#### What you are asked to do
All lines from the one containing "Raquetas Ping" through the end of the entries below should appear in the answer exactly, with no others.

Saved data entries:
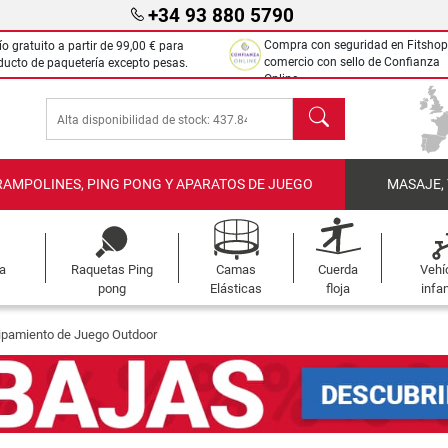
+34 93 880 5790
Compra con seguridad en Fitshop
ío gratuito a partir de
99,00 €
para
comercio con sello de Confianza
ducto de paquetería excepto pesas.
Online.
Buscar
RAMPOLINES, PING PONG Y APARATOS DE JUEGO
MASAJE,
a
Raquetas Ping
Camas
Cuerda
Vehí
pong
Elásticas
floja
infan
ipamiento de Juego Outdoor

#### Output of the exercise
Raquetas Ping
Camas
Cuerda
Vehí
pong
Elásticas
floja
infan
ipamiento de Juego Outdoor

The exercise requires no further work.